In the listing that follows, retype every line from the first through the one containing "pinky pip: (141, 124)". Pictures are to be left out.

** Opening RECORD EXTRACTS block **

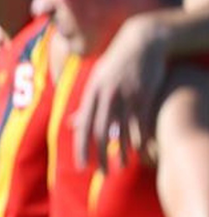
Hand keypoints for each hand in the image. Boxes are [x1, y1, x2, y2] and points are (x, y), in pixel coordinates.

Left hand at [73, 14, 165, 170]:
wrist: (141, 41)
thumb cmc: (115, 63)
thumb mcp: (96, 80)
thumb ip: (84, 104)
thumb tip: (70, 124)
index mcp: (92, 93)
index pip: (83, 126)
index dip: (81, 148)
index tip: (81, 167)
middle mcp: (107, 96)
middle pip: (101, 133)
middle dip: (100, 156)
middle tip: (101, 174)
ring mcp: (127, 96)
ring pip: (123, 131)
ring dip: (122, 153)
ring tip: (122, 167)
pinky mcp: (145, 95)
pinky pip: (141, 124)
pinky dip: (140, 140)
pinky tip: (139, 152)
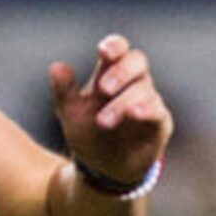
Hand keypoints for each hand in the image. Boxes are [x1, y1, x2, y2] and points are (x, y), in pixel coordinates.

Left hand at [50, 33, 172, 187]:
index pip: (118, 50)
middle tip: (103, 88)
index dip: (114, 46)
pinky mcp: (159, 122)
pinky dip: (145, 110)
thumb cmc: (87, 134)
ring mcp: (148, 101)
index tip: (103, 52)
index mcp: (110, 74)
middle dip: (120, 72)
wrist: (100, 170)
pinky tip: (133, 113)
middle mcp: (133, 83)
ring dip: (122, 103)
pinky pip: (157, 110)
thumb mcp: (70, 113)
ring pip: (144, 89)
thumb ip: (64, 91)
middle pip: (137, 61)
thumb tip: (56, 66)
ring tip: (102, 121)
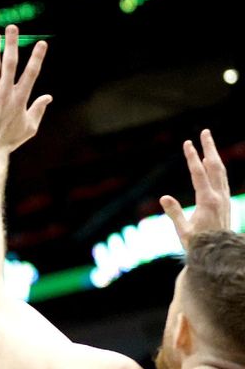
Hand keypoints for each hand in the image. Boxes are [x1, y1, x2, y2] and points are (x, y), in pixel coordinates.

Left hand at [0, 25, 51, 154]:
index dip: (37, 57)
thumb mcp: (30, 127)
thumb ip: (39, 109)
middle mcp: (5, 93)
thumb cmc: (9, 140)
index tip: (42, 42)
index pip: (31, 73)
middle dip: (12, 44)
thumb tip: (49, 96)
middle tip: (12, 27)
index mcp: (20, 99)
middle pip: (10, 63)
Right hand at [159, 129, 230, 249]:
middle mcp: (219, 197)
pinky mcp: (225, 202)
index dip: (192, 157)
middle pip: (215, 167)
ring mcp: (224, 199)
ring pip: (221, 172)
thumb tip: (164, 197)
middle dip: (209, 148)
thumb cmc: (198, 245)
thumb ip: (174, 213)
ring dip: (214, 155)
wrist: (220, 256)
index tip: (187, 143)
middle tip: (205, 132)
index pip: (199, 173)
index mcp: (207, 201)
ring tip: (208, 143)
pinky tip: (213, 164)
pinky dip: (217, 168)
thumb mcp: (183, 231)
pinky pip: (222, 180)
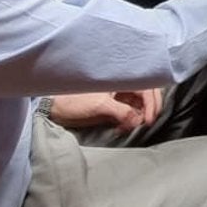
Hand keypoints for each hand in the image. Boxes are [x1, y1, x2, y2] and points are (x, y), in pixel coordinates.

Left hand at [50, 89, 164, 132]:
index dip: (151, 103)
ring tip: (131, 127)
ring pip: (139, 104)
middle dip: (148, 110)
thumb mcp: (100, 105)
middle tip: (145, 124)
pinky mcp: (114, 106)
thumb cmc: (74, 100)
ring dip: (139, 117)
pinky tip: (123, 128)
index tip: (148, 119)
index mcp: (121, 77)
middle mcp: (123, 84)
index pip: (146, 87)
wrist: (55, 107)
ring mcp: (119, 95)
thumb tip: (138, 121)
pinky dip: (130, 121)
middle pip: (147, 95)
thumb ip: (122, 112)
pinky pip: (130, 112)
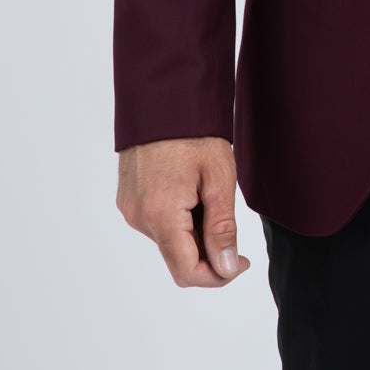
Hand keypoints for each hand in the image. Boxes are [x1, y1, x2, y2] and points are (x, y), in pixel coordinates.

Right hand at [117, 135, 250, 287]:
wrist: (164, 94)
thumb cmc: (195, 131)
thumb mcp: (219, 177)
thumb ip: (222, 228)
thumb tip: (227, 268)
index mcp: (160, 215)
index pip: (186, 271)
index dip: (218, 275)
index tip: (241, 261)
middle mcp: (138, 217)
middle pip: (177, 257)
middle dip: (207, 251)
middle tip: (230, 223)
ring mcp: (130, 207)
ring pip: (167, 240)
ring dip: (192, 232)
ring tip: (208, 194)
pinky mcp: (128, 197)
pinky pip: (156, 222)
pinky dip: (177, 219)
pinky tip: (191, 190)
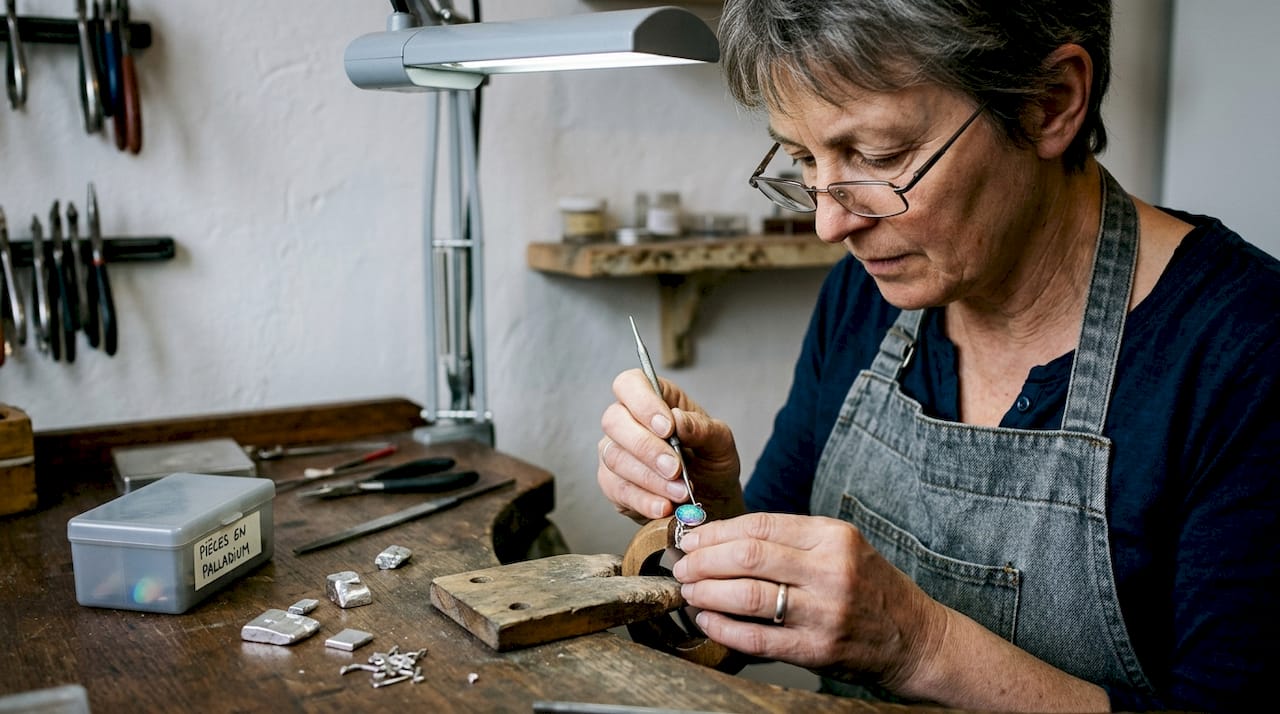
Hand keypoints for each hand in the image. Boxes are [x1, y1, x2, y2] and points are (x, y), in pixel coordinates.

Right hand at [597, 369, 744, 522]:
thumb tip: (678, 420)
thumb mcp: (720, 443)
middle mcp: (627, 421)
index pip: (630, 384)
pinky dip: (644, 500)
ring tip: (681, 492)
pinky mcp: (613, 484)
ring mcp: (615, 452)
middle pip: (614, 421)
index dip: (643, 403)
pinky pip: (618, 490)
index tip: (667, 427)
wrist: (711, 502)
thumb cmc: (711, 463)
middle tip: (675, 468)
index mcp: (654, 399)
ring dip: (650, 478)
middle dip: (646, 447)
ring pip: (615, 458)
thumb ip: (702, 428)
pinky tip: (665, 507)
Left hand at [672, 512, 945, 691]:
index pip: (760, 526)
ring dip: (707, 592)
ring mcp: (825, 612)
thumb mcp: (841, 548)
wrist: (916, 638)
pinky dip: (724, 628)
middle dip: (704, 560)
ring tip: (689, 591)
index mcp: (833, 537)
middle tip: (682, 565)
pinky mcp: (818, 650)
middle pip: (748, 557)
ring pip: (748, 595)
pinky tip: (707, 620)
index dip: (717, 532)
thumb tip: (724, 538)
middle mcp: (831, 570)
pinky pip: (757, 638)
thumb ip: (791, 541)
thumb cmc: (871, 589)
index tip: (692, 538)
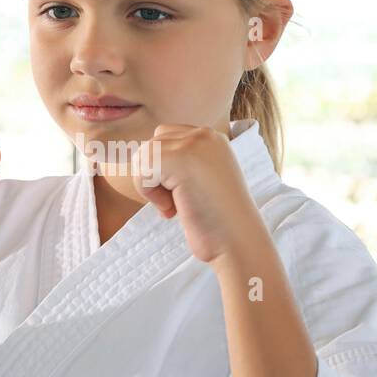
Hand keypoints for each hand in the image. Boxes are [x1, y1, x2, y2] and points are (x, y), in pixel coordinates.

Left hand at [129, 124, 262, 264]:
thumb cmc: (216, 220)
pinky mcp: (182, 158)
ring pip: (143, 156)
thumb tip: (139, 156)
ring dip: (152, 188)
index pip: (163, 137)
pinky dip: (150, 194)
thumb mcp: (198, 180)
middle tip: (181, 202)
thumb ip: (178, 163)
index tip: (185, 194)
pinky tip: (174, 209)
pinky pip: (142, 169)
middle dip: (155, 178)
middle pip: (150, 145)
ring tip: (178, 205)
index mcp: (210, 138)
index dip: (162, 170)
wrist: (237, 241)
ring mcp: (194, 143)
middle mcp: (204, 135)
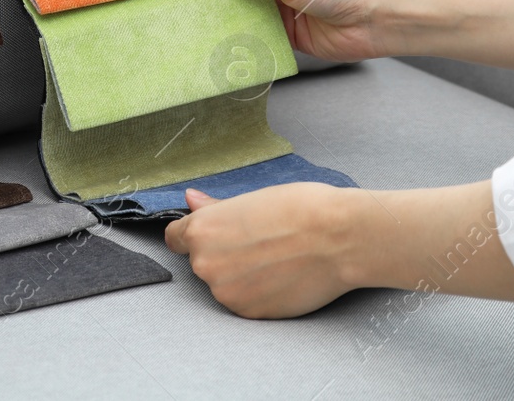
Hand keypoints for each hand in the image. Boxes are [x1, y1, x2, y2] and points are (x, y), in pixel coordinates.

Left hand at [163, 184, 358, 318]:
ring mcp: (226, 293)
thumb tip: (191, 200)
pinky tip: (281, 277)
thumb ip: (215, 208)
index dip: (194, 235)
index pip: (175, 238)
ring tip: (274, 259)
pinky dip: (258, 294)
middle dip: (222, 255)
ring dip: (240, 276)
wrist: (338, 238)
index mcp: (201, 231)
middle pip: (202, 261)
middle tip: (258, 243)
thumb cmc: (299, 209)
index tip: (213, 236)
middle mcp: (205, 265)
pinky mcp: (249, 314)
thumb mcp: (251, 199)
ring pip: (224, 284)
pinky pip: (244, 302)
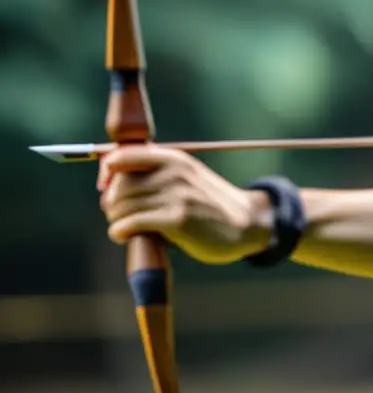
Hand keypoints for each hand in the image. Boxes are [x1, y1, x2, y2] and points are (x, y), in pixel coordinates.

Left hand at [98, 145, 271, 263]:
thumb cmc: (210, 206)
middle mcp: (174, 173)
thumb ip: (156, 177)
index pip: (123, 156)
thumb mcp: (187, 179)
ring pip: (122, 205)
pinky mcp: (177, 219)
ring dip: (115, 219)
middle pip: (120, 185)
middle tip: (116, 215)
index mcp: (174, 159)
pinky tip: (122, 236)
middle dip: (111, 203)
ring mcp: (177, 195)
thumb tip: (109, 186)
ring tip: (122, 227)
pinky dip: (120, 231)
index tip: (106, 189)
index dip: (107, 173)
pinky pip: (132, 223)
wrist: (246, 224)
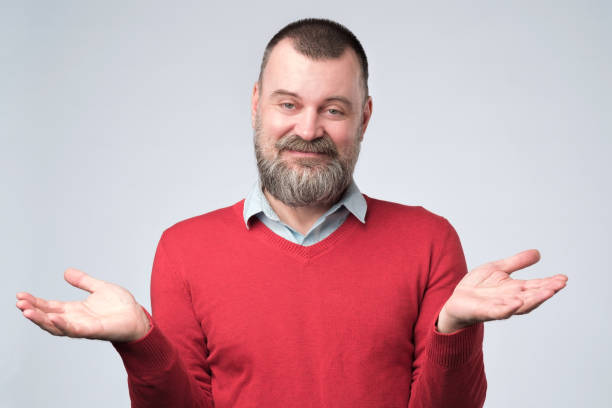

** Closing RECORD EXTRACTS block **

→ EXPECTED ANSWER
Hand keypoints for each hand in the image. Boxes are [x1, y1, x2, y2] and points are (x, y), in pixel coordinates.

Left hand at [73, 14, 165, 170]:
wrist: (141, 41)
thumb cmc: (115, 63)
thumb mcp: (96, 80)
thumb ip: (84, 104)
thumb tip: (70, 124)
index mcp: (92, 93)
index pip: (83, 126)
index dip: (81, 148)
index tip: (81, 167)
middle mcp: (107, 96)
middle pip: (101, 133)
middle dip: (100, 156)
middle tip: (101, 174)
ring mcp: (127, 96)
ring pip: (123, 131)
ring dip: (122, 153)
ring tip: (122, 167)
pinky mcp: (145, 95)
pinky pip: (141, 124)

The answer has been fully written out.